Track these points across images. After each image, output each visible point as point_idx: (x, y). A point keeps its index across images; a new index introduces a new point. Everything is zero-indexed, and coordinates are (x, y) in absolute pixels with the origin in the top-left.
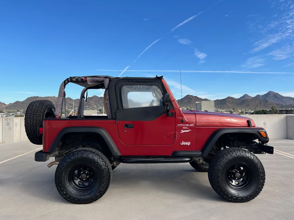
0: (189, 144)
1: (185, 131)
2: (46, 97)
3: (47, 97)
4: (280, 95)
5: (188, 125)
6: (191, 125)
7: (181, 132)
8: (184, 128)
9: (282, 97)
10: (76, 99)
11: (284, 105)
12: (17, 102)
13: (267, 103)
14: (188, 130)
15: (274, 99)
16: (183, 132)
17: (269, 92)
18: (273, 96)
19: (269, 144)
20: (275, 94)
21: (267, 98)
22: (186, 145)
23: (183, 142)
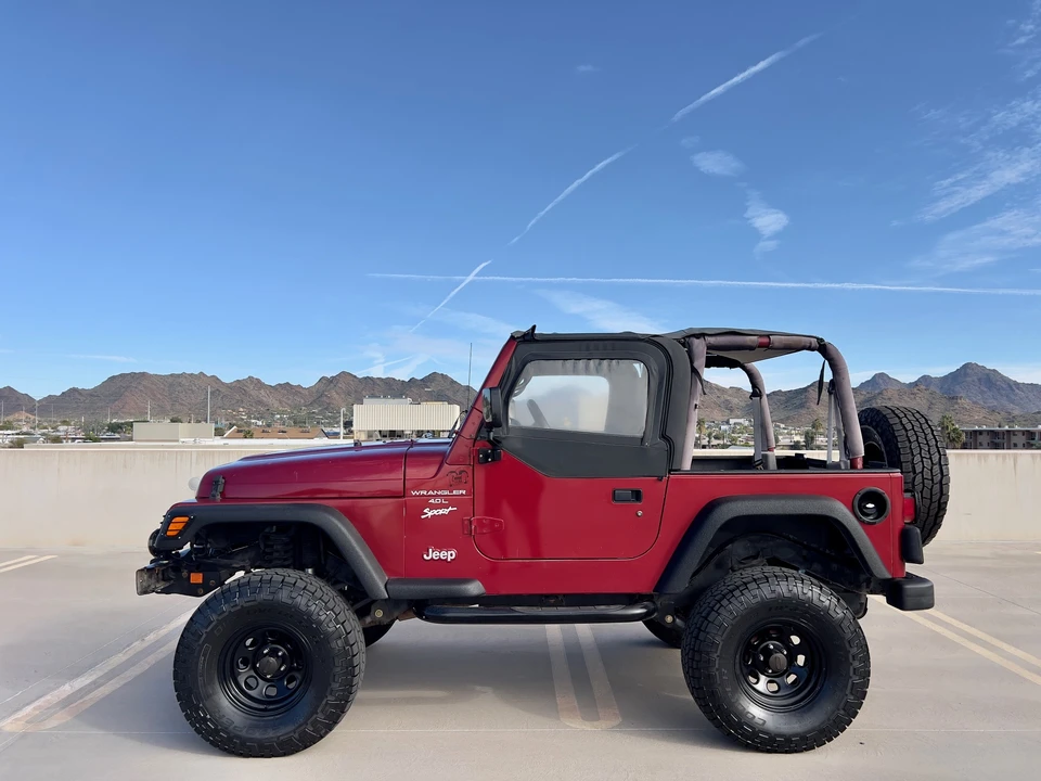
========
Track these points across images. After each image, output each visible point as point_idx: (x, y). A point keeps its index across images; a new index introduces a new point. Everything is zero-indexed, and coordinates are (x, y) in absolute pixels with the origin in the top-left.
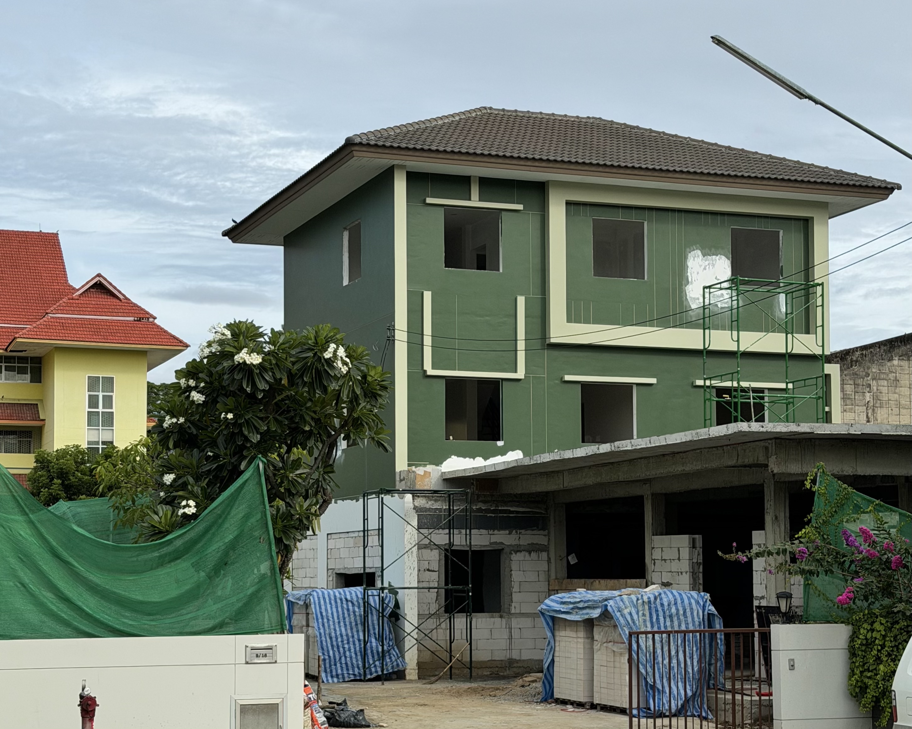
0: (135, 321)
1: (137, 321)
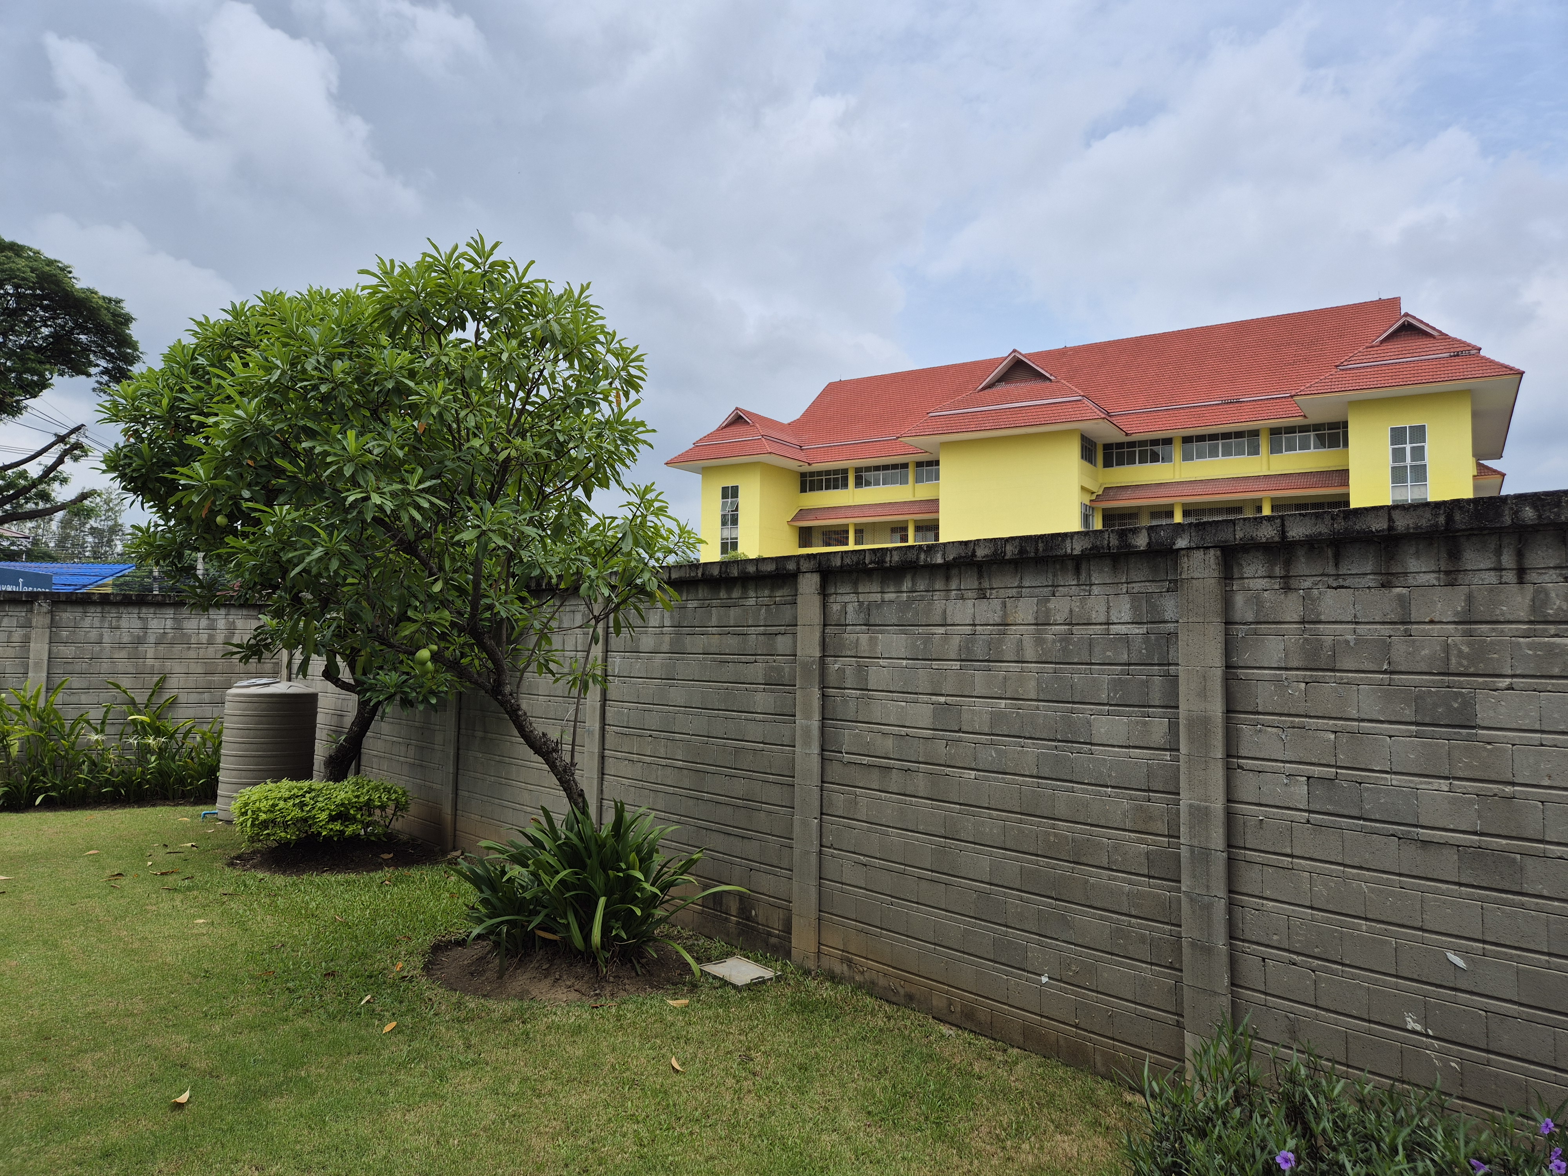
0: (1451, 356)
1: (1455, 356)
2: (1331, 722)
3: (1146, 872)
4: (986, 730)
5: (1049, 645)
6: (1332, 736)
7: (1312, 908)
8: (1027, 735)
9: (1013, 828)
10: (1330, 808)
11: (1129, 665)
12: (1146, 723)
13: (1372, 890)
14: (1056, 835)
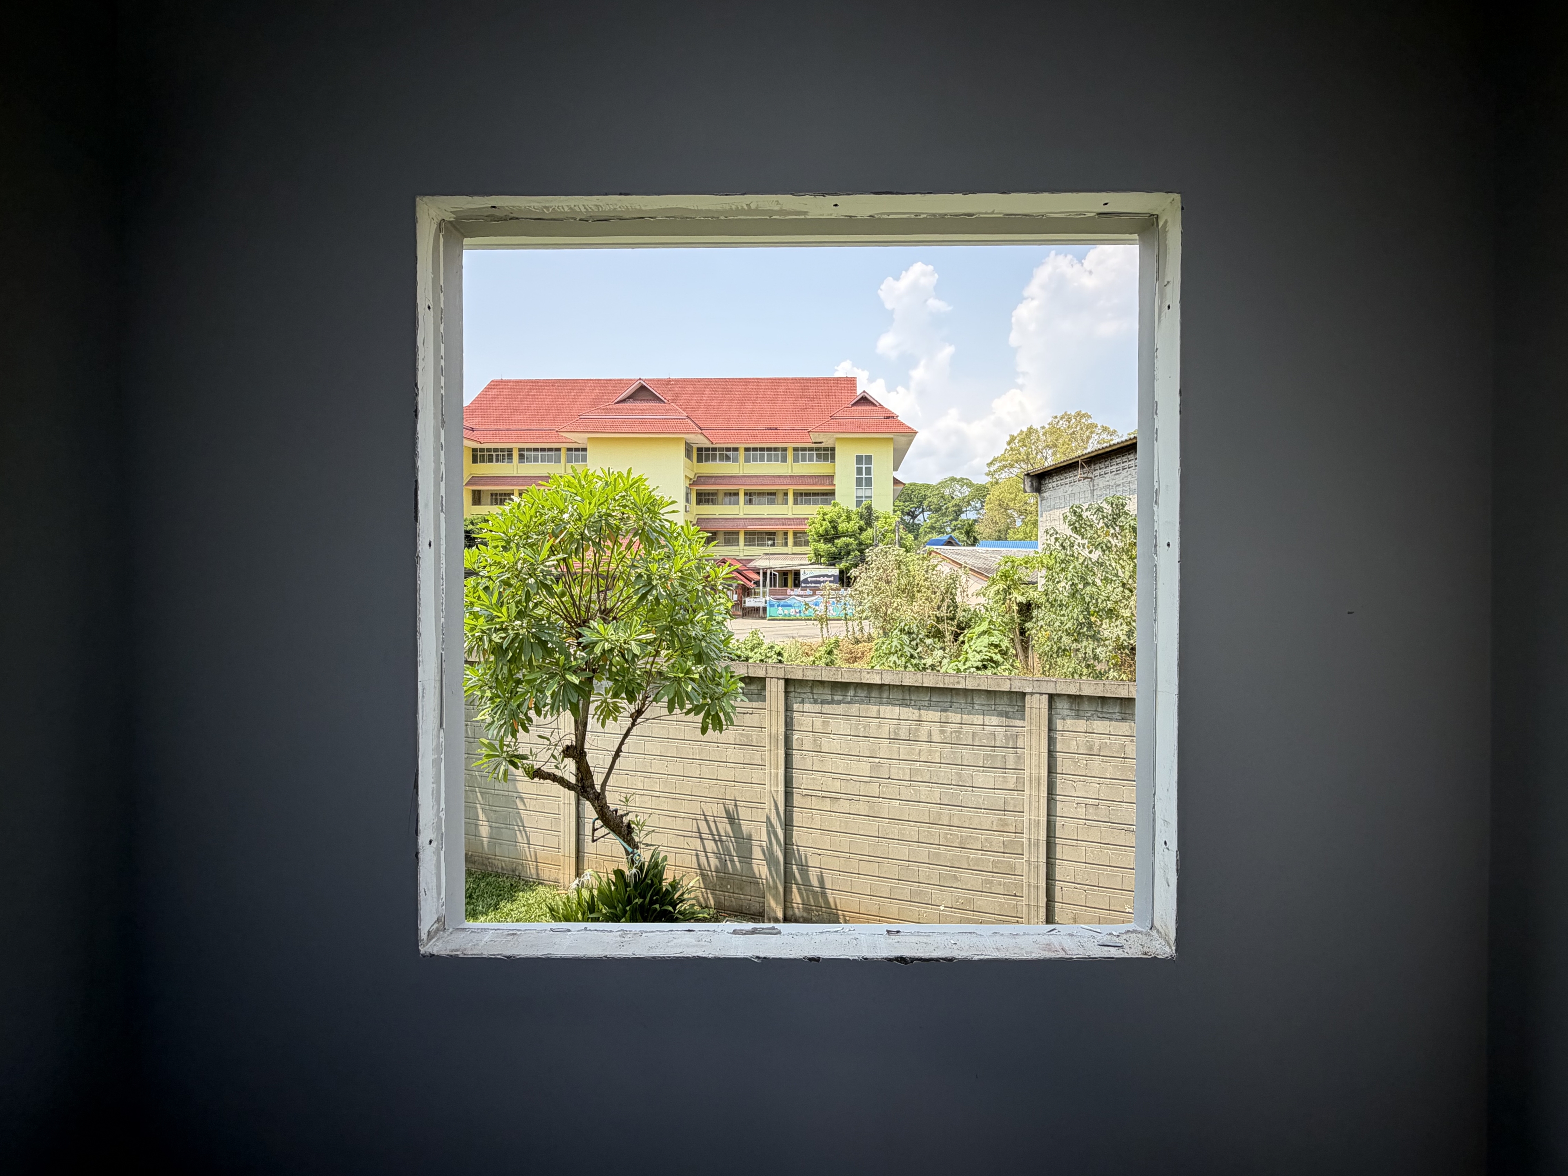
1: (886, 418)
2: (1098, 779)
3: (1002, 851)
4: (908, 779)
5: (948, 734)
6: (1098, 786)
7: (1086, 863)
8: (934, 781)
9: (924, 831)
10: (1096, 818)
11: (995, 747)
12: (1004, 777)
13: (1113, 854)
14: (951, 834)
========
TASK GOAL: Using only the entries above, output the line with "15: (274, 99)", the line with "23: (183, 142)", and all lines between them, exactly as they stand.

EXERCISE OUTPUT:
15: (274, 99)
16: (183, 132)
17: (269, 92)
18: (273, 96)
19: (269, 144)
20: (275, 94)
21: (267, 98)
22: (186, 145)
23: (183, 142)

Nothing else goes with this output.